3.3 In vivo axial rotation test

It has been a challenge to achieve stepwise orientation control using manually controlled forceps in a regular in vivo imaging. The presented method pushed one step further by adapting the morphological change in larva during growth (the presented device is suitable for larval fishes with 4.0–4.2 cm in length) to the stepwise rotational control. To demonstrate that this method is practical, two vessels of a larval zebrafish were imaged during the axial rotation. In Fig. 8, both the dorsal aorta (upper vessel) and the posterior cardinal vein (lower vessel) are in the highlighted region (white dashed rectangle) that was selected as the region of interest. However, the posterior cardinal vein is not visible when the duty cycle is 0 % (no rotation). Both the vessels are not clearly visible until the duty cycle was increased to over 20 %, and the most favorable visible scene was chosen when the duty cycle is 60 %. Further increasing the duty cycle to 80 % results in a blurry image. Therefore, the presented method enables small-angle axial rotation that facilitates the screening of zebrafishes with a higher degree of viewing angles than previous published methods.

Fig. 8
figure 8

Snapshots of the larval zebrafish during the axial rotation using artificial cilia. a An optical microscope image at the magnification of 50×. bf Fluorescent images (20×) showing the DsRED signals from the blood cells inside the larva with duty cycle of 0 % (b), 20 % (c), 40 % (d), 60 % (e), and 80 % (f).
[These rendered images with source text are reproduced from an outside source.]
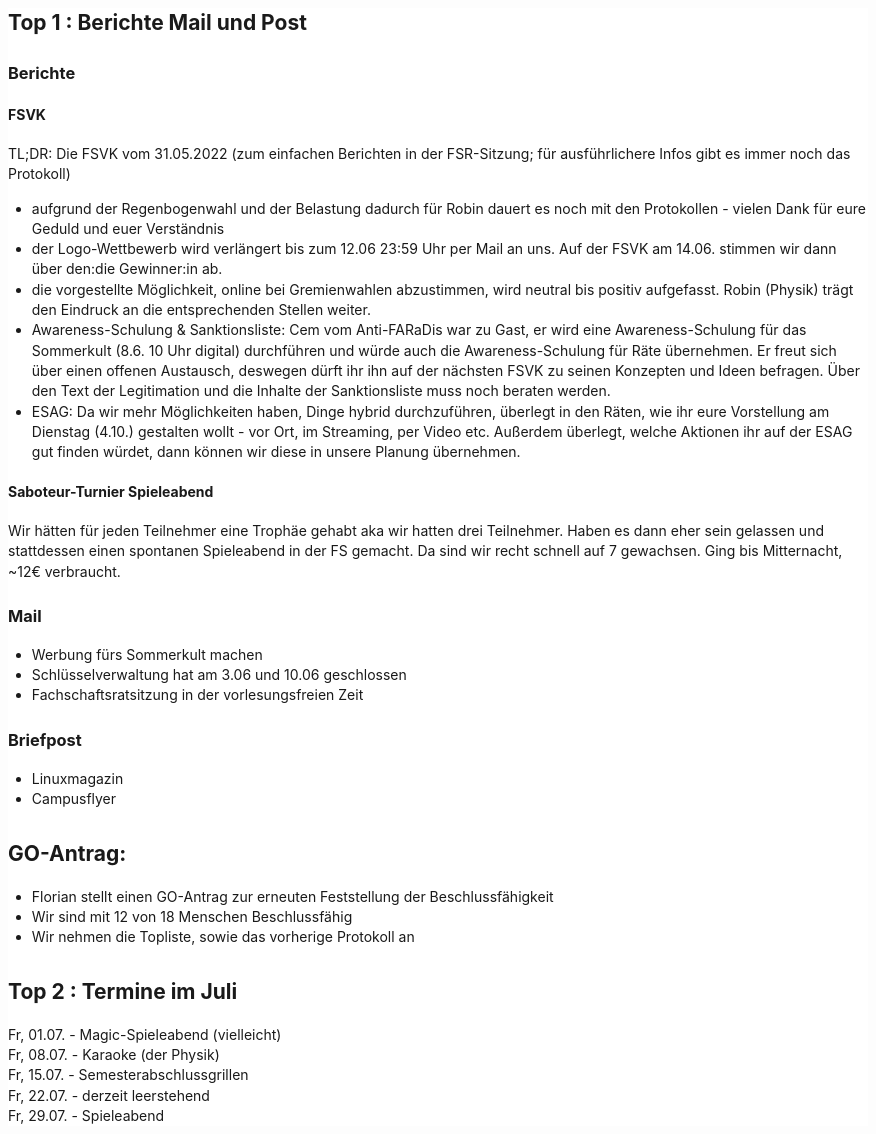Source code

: ## Top 1 : Berichte Mail und Post

### Berichte

#### FSVK

TL;DR: Die FSVK vom 31.05.2022 (zum einfachen Berichten in der FSR-Sitzung; für ausführlichere Infos gibt es immer noch das Protokoll)

- aufgrund der Regenbogenwahl und der Belastung dadurch für Robin dauert es noch mit den Protokollen - vielen Dank für eure Geduld und euer Verständnis
- der Logo-Wettbewerb wird verlängert bis zum 12.06 23:59 Uhr per Mail an uns. Auf der FSVK am 14.06. stimmen wir dann über den:die Gewinner:in ab.
- die vorgestellte Möglichkeit, online bei Gremienwahlen abzustimmen, wird neutral bis positiv aufgefasst. Robin (Physik) trägt den Eindruck an die entsprechenden Stellen weiter.
- Awareness-Schulung & Sanktionsliste: Cem vom Anti-FARaDis war zu Gast, er wird eine Awareness-Schulung für das Sommerkult (8.6. 10 Uhr digital) durchführen und würde auch die Awareness-Schulung für Räte übernehmen. Er freut sich über einen offenen Austausch, deswegen dürft ihr ihn auf der nächsten FSVK zu seinen Konzepten und Ideen befragen. Über den Text der Legitimation und die Inhalte der Sanktionsliste muss noch beraten werden.
- ESAG: Da wir mehr Möglichkeiten haben, Dinge hybrid durchzuführen, überlegt in den Räten, wie ihr eure Vorstellung am Dienstag (4.10.) gestalten wollt - vor Ort, im Streaming, per Video etc. Außerdem überlegt, welche Aktionen ihr auf der ESAG gut finden würdet, dann können wir diese in unsere Planung übernehmen.

#### Saboteur-Turnier Spieleabend

Wir hätten für jeden Teilnehmer eine Trophäe gehabt aka wir hatten drei Teilnehmer. Haben es dann eher sein gelassen und stattdessen einen spontanen Spieleabend in der FS gemacht. Da sind wir recht schnell auf 7 gewachsen. Ging bis Mitternacht, ~12€ verbraucht.

### Mail

- Werbung fürs Sommerkult machen
- Schlüsselverwaltung hat am 3.06 und 10.06 geschlossen
- Fachschaftsratsitzung in der vorlesungsfreien Zeit

### Briefpost

- Linuxmagazin
- Campusflyer

## GO-Antrag:

- Florian stellt einen GO-Antrag zur erneuten Feststellung der Beschlussfähigkeit
- Wir sind mit 12 von 18 Menschen Beschlussfähig
- Wir nehmen die Topliste, sowie das vorherige Protokoll an

## Top 2 : Termine im Juli

Fr, 01.07. - Magic-Spieleabend (vielleicht)  
Fr, 08.07. - Karaoke (der Physik)  
Fr, 15.07. - Semesterabschlussgrillen  
Fr, 22.07. - derzeit leerstehend  
Fr, 29.07. - Spieleabend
The dashed white rectangle highlights the region of interest where both the dorsal aorta (upper vessel) and the posterior cardinal vein (lower vessel) go from appearing to vanishing on the image plane when the duty cycle increases from 0 to 80 %

4 Conclusions

A first successful attempt of manipulating the orientation of zebrafish larvae through the underlying artificial cilia actuation was demonstrated to provide a robust platform for biological screening. Through the presented microfluidic paradigm, larvae with size differences in a certain range can be rotated axially with high accuracy in a stepwise manner. This feature is beneficial for time-lapse imaging. Integration of additional access ports to the current design is also possible for chemical injections of larvae. Altogether, an orientation control platform was developed for diverse biomedical assays that is robust, has a high degree of orientation control, and has a less detrimental impact on in vivo screening.